Professor of Law at UNDA Iain Benson slammed “human rights zealots [who] want to force older traditions to change”.

Dean of Law at UNDA Professor Michael Quinlan. PHOTO: Supplied

“Some people view human rights as a mechanism to make wholesale changes to society rather than as a general framework to protect the rights of people and associations to live together – often with their moral disagreements intact,” he said.

“Change for changes’ sake is a nonsense and the idea that state-funded bureaucrats know what’s best for millennia-old traditions they happen to dislike is an indication that, as the Canadian academic Michael Ignatieff noted, we are in the presence of ‘human rights as idolatry’ – a competing kind of religion.

“While unfair or unjust discriminations may be limited appropriately by law it is quite another thing to suggest that areas of long-standing moral disagreement may be regulated and forced to change using the vehicle of supposed human rights to do so.

“The new zealots pose a threat to genuine human rights and genuine diversity which must show more respect to religious traditions.”

Executive director of the National Catholic Education Commission Jacinta Collins said that the organisation rejects the AHRC’s characterisation of religious exemptions as “freezing in time community standards”.

“We are concerned that this language unintentionally has the effect of ‘othering’ those with religious beliefs,” she wrote in a submission to the AHRC president Professor Rosalind Croucher. “It suggests that religious believers and communities which may rely on these exemptions sit apart from society and operate outside community standards.”

The NCEC represents the country’s 1748 Catholic schools enrolling more than 764,000 students and employing more than 96,000 staff. In the absence of positive protections, the existing exemptions enable schools to operate and teach in accordance with Catholic faith, Ms Collins wrote.

“Attempts to frame balancing clauses (exemptions) as an impediment to legitimate human rights are unfair and inaccurate.”

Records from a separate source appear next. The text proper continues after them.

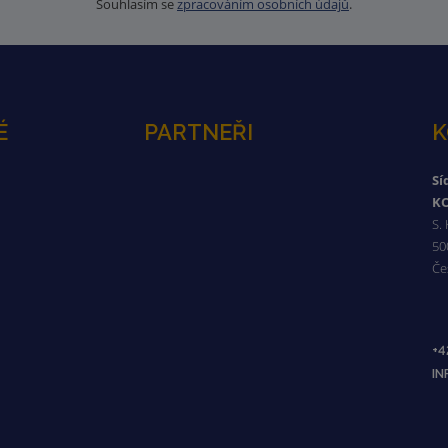
Souhlasím se
zpracováním osobních údajů
.
É
PARTNEŘI
K
Sí
KO
S.
50
Če
+4
I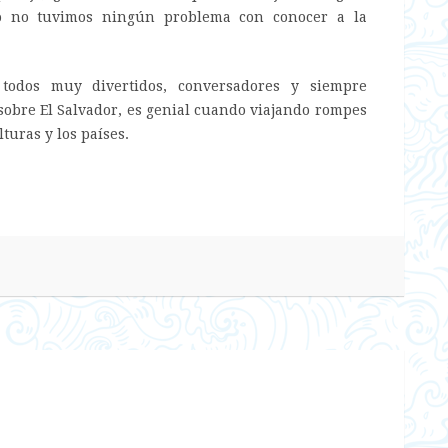
ceo no tuvimos ningún problema con conocer a la
odos muy divertidos, conversadores y siempre
sobre El Salvador, es genial cuando viajando rompes
turas y los países.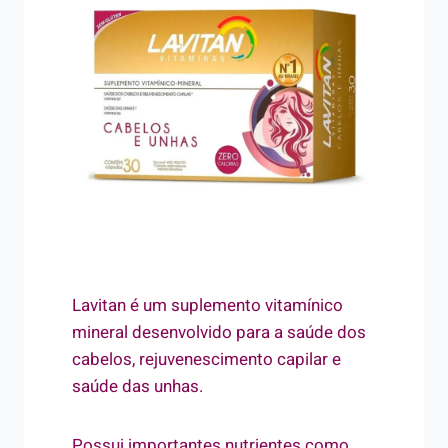
Lavitan é um suplemento vitamínico
mineral desenvolvido para a saúde dos
cabelos, rejuvenescimento capilar e
saúde das unhas.
Possui importantes nutrientes como,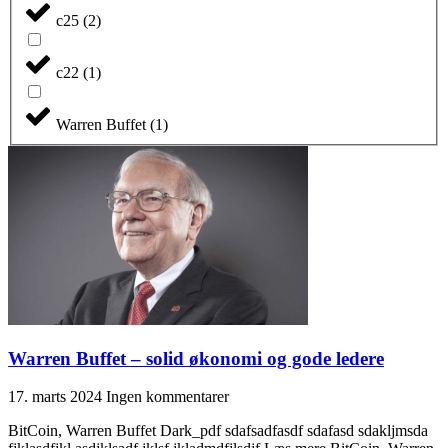
c25
(
2
)
c22
(
1
)
Warren Buffet
(
1
)
Warren Buffet – solid økonomi og gode ledere
17. marts 2024
Ingen kommentarer
BitCoin, Warren Buffet Dark_pdf sdafsadfasdf sdafasd sdakljmsda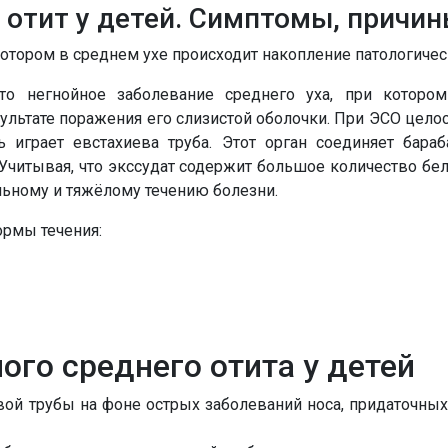
отит у детей. Симптомы, причин
котором в среднем ухе происходит накопление патологиче
нет, спасибо
Написать специалисту
то негнойное заболевание среднего уха, при которо
зультате поражения его слизистой оболочки. При ЭСО цело
играет евстахиева труба. Этот орган соединяет бараб
читывая, что экссудат содержит большое количество бел
ельному и тяжёлому течению болезни.
ормы течения:
ого среднего отита у детей
ой трубы на фоне острых заболеваний носа, придаточных 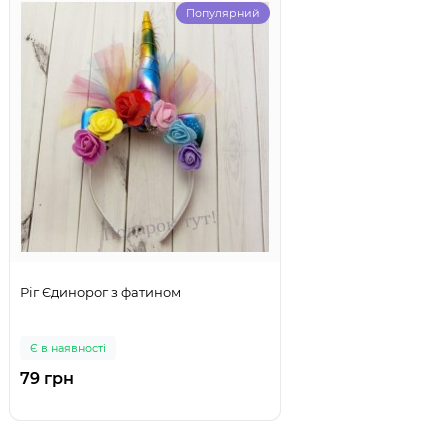
Популярний
Ріг Єдинорог з фатином
Є в наявності
79 грн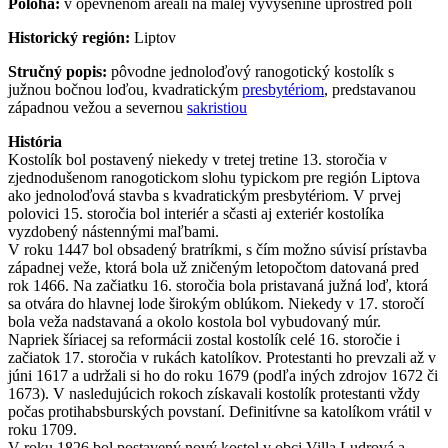
Poloha:
v opevnenom areáli na malej vyvýšenine uprostred polí
Historický región:
Liptov
Stručný popis:
pôvodne jednoloďový ranogotický kostolík s
južnou bočnou loďou, kvadratickým
presbytériom
, predstavanou
západnou vežou a severnou
sakristiou
História
Kostolík bol postavený niekedy v tretej tretine 13. storočia v
zjednodušenom ranogotickom slohu typickom pre región Liptova
ako jednoloďová stavba s kvadratickým presbytériom. V prvej
polovici 15. storočia bol interiér a sčasti aj exteriér kostolíka
vyzdobený nástennými maľbami.
V roku 1447 bol obsadený bratríkmi, s čím možno súvisí prístavba
západnej veže, ktorá bola už zničeným letopočtom datovaná pred
rok 1466. Na začiatku 16. storočia bola pristavaná južná loď, ktorá
sa otvára do hlavnej lode širokým oblúkom. Niekedy v 17. storočí
bola veža nadstavaná a okolo kostola bol vybudovaný múr.
Napriek šíriacej sa reformácii zostal kostolík celé 16. storočie i
začiatok 17. storočia v rukách katolíkov. Protestanti ho prevzali až v
júni 1617 a udržali si ho do roku 1679 (podľa iných zdrojov 1672 či
1673). V nasledujúcich rokoch získavali kostolík protestanti vždy
počas protihabsburských povstaní. Definitívne sa katolíkom vrátil v
roku 1709.
V roku 1826 bol postavený nový kostol v obci Villa Ludrová a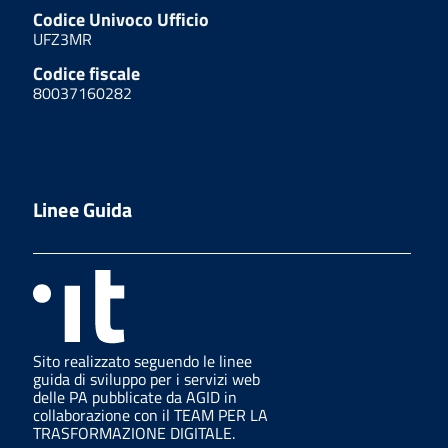
Codice Univoco Ufficio
UFZ3MR
Codice fiscale
80037160282
Linee Guida
Sito realizzato seguendo le linee
guida di sviluppo per i servizi web
delle PA pubblicate da AGID in
collaborazione con il TEAM PER LA
TRASFORMAZIONE DIGITALE.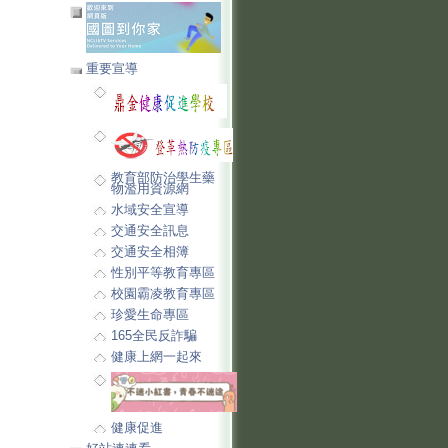
重要宣導
教育部防治學生藥
物濫用資源網
水域安全宣導
交通安全訊息
交通安全相簿
性別平等教育專區
校園霸凌教育專區
珍愛生命專區
165全民反詐騙
健康上網一起來
健康促進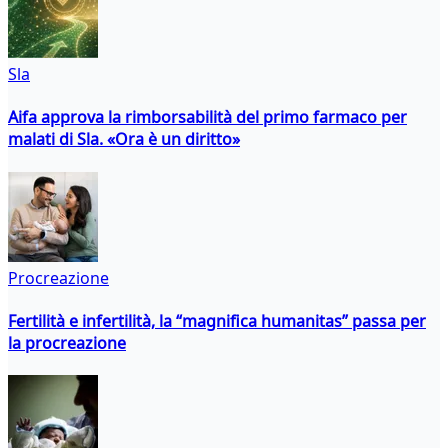
Sla
Aifa approva la rimborsabilità del primo farmaco per
malati di Sla. «Ora è un diritto»
Procreazione
Fertilità e infertilità, la “magnifica humanitas” passa per
la procreazione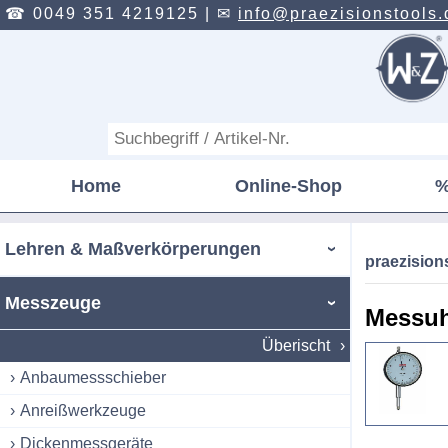
☎ 0049 351 4219125 |
✉
info@praezisionstools.
Home
Online-Shop
%
Lehren & Maßverkörperungen
praezisio
Messzeuge
Messuh
Überischt
Anbaumessschieber
Anreißwerkzeuge
Dickenmessgeräte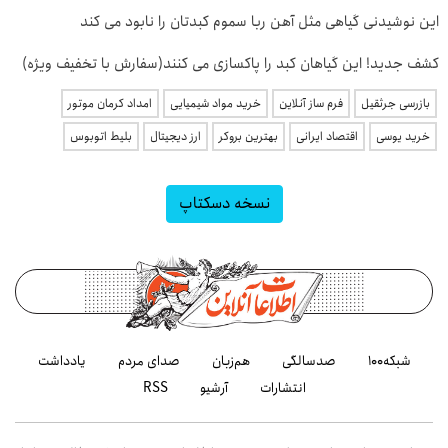
این نوشیدنی گیاهی مثل آهن ربا سموم کبدتان را نابود می کند
کشف جدید! این گیاهان کبد را پاکسازی می کنند(سفارش با تخفیف ویژه)
بازرسی جرثقیل
فرم ساز آنلاین
خرید مواد شیمیایی
امداد کرمان موتور
خرید یوسی
اقتصاد ایرانی
بهترین بروکر
ارز دیجیتال
بلیط اتوبوس
نسخه دسکتاپ
شبکه۱۰۰
صدسالگی
هم‌زبان
صدای مردم
یادداشت
انتشارات
آرشیو
RSS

Prof Iain Benson: Only strong religious freedom laws will protect believers from those “wanting to send religion to the wall”. Photo: Alphonsus Fok
Prof Iain Benson: Only strong religious freedom laws will protect believers from those “wanting to send religion to the wall”. PHOTO: Alphonsus Fok

The Australian Catholic Bishops Conference said that the commission should be careful “not to present exemptions as impediments to legitimate human rights, when the exemptions in fact recognise and balance other legitimate rights”.

Archbishop Peter A Comensoli, chair of the bishops’ commission for life, family and public engagement, wrote in the ACBC’s submission that educational institutions for example needed provision to ensure laws did not have the effect of curtailing religious freedom.

“For example, while it would be unjust in most contexts to exclude a person on the basis of their religious or ethical beliefs, it would be equally unjust to insist that a religious organisation employ a person who was opposed to its religious and ethical beliefs,” he wrote.

“The discussion paper does not acknowledge that Commonwealth law has only recognised religious liberty in exemptions to anti-discrimination legislation.”

Ms Collins said that the commission’s work on religious freedom protections and the operation of exemptions on anti-discrimination law should be delayed pending finalisation of the work by the Federal government which is preparing religious discrimination laws and the Australian Law Reform Commission.

“The NCEC is hopeful that these issues will be resolved at the federal level following the passage of the [Religious Discrimination Bill], with any outstanding issues more appropriately dealt with as part of the ALRC inquiry,” she wrote.